> **Material shown**:
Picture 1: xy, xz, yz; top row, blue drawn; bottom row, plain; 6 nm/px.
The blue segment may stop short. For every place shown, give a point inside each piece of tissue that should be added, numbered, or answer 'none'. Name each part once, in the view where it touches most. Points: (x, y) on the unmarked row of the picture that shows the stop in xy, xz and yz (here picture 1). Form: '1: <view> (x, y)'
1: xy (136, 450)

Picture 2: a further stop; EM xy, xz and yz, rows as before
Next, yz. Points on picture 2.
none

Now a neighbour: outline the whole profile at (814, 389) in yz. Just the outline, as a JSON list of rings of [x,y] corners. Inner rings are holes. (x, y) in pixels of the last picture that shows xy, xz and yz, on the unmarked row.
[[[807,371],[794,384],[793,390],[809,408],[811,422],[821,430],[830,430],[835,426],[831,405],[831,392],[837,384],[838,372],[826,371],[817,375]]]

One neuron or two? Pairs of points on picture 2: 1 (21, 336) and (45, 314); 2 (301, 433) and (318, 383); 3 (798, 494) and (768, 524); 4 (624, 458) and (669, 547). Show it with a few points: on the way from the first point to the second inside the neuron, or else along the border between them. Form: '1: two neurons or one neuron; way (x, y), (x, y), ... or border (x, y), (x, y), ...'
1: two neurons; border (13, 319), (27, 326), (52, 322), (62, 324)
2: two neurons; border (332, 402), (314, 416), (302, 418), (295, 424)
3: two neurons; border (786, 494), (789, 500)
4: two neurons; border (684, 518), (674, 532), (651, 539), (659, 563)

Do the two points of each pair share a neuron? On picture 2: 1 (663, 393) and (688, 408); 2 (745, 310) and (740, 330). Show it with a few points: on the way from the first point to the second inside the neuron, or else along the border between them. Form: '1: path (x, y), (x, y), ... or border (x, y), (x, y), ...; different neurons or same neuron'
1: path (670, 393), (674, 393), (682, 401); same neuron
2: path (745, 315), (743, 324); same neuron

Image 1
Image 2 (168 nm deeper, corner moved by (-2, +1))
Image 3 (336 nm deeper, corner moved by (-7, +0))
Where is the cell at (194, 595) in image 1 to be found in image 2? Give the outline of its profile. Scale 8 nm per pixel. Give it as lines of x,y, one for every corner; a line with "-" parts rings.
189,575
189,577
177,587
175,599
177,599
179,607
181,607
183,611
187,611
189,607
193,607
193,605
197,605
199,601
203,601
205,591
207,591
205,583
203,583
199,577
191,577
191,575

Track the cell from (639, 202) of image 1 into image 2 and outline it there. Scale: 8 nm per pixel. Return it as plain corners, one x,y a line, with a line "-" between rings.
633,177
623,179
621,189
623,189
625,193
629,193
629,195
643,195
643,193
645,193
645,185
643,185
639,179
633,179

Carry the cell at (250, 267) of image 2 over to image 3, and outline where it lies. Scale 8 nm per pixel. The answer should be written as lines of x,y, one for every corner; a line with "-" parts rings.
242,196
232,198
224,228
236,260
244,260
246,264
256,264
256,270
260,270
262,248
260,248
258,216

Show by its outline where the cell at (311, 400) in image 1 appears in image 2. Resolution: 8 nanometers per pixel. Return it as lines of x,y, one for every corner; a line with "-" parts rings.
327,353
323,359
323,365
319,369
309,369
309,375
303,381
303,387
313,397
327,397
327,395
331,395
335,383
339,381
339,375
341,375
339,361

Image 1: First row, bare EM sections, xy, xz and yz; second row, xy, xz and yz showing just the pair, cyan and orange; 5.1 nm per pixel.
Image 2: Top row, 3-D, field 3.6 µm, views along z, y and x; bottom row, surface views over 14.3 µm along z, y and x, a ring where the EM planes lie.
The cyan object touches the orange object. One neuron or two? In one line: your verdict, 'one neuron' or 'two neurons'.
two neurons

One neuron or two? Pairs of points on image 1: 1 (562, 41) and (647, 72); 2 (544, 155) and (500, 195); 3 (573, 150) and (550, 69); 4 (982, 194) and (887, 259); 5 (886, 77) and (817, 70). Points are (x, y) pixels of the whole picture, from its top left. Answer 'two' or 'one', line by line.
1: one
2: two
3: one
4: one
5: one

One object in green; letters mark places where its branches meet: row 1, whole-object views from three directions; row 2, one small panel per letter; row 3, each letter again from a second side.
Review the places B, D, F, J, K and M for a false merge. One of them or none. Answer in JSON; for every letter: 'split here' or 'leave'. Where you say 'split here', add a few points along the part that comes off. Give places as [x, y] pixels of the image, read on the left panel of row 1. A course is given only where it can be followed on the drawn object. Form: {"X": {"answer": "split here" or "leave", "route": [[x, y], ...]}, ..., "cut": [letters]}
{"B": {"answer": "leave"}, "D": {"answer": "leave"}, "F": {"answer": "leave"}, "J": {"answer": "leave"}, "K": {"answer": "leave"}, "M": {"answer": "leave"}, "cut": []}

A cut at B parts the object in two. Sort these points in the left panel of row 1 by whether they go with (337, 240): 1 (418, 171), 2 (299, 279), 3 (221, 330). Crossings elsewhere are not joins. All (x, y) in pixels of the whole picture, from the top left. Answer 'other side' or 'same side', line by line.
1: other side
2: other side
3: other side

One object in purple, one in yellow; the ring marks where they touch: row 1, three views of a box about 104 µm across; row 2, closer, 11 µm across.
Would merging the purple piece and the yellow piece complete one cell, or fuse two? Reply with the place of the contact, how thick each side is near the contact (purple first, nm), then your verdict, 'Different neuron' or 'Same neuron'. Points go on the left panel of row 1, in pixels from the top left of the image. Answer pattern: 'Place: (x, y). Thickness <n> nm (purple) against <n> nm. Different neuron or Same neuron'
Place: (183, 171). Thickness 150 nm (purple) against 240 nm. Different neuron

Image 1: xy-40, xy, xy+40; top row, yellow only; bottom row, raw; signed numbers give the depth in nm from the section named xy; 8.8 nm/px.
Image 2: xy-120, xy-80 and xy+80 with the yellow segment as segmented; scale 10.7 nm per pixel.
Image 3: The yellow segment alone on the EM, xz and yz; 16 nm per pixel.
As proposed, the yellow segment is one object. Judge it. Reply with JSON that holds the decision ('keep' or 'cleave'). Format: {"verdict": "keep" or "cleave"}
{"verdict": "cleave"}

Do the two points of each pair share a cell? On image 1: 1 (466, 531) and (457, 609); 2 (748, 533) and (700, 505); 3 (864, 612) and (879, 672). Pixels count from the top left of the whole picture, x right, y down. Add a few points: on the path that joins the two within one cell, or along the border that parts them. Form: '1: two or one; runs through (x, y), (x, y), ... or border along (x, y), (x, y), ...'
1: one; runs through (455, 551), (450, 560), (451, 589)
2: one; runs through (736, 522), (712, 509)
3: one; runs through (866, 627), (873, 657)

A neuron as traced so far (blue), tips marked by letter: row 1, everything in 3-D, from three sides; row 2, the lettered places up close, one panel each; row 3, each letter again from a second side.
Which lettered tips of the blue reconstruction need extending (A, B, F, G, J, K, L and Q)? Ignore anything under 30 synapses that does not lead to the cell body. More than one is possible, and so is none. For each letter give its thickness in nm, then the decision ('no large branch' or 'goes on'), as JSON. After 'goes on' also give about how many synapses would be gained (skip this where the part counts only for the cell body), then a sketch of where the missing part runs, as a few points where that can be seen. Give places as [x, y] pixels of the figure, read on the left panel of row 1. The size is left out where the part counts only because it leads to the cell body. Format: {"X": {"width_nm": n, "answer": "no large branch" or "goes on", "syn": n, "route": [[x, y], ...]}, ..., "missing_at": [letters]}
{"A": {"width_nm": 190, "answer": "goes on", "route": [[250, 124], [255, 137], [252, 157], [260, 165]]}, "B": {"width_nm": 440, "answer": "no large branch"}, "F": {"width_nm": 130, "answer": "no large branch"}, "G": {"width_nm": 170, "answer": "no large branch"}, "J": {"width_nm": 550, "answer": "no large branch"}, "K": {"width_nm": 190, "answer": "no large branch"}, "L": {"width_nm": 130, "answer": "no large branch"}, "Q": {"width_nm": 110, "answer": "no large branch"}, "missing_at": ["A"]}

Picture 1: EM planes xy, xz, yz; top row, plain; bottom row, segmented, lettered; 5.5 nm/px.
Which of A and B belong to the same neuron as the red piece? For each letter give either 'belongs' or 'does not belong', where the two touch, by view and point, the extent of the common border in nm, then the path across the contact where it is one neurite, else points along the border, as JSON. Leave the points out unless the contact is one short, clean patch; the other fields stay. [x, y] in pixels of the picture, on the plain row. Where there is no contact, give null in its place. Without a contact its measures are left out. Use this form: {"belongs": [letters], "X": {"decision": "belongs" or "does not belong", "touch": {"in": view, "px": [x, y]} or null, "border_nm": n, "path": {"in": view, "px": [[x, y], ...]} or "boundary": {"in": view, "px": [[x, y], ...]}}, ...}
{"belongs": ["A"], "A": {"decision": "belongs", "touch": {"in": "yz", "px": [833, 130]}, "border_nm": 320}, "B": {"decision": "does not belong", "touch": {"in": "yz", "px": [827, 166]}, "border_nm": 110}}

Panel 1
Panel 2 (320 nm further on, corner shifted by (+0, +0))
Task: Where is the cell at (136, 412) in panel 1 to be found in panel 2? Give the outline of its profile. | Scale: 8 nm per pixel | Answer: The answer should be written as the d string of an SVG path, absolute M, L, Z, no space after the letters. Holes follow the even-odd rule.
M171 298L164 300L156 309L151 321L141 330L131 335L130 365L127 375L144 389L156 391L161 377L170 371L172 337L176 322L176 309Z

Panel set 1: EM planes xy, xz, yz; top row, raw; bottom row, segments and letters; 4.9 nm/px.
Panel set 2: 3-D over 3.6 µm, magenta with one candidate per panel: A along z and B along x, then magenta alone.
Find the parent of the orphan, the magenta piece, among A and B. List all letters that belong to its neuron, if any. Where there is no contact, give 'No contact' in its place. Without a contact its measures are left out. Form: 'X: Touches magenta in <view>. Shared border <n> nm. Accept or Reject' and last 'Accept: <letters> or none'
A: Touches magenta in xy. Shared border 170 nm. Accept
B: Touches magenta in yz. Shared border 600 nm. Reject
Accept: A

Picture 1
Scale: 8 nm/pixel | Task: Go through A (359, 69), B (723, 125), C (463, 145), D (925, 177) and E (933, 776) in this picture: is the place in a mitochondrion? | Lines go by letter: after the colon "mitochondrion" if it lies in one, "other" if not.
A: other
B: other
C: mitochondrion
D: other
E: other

> **Work order**: Above are the records. Print exactly, and only, the lines from the line with "Image 2: xy-120, xy-80" to the line with "A neuron as", both inclusive.

> **Problem solution**:
Image 2: xy-120, xy-80 and xy+80 with the yellow segment as segmented; scale 10.7 nm per pixel.
Image 3: The yellow segment alone on the EM, xz and yz; 16 nm per pixel.
As proposed, the yellow segment is one object. Judge it. Reply with JSON that holds the decision ('keep' or 'cleave'). Format: {"verdict": "keep" or "cleave"}
{"verdict": "cleave"}

Do the two points of each pair share a cell? On image 1: 1 (466, 531) and (457, 609); 2 (748, 533) and (700, 505); 3 (864, 612) and (879, 672). Pixels count from the top left of the whole picture, x right, y down. Add a few points: on the path that joins the two within one cell, or along the border that parts them. Form: '1: two or one; runs through (x, y), (x, y), ... or border along (x, y), (x, y), ...'
1: one; runs through (455, 551), (450, 560), (451, 589)
2: one; runs through (736, 522), (712, 509)
3: one; runs through (866, 627), (873, 657)

A neuron as traced so far (blue), tips marked by letter: row 1, everything in 3-D, from three sides; row 2, the lettered places up close, one panel each; row 3, each letter again from a second side.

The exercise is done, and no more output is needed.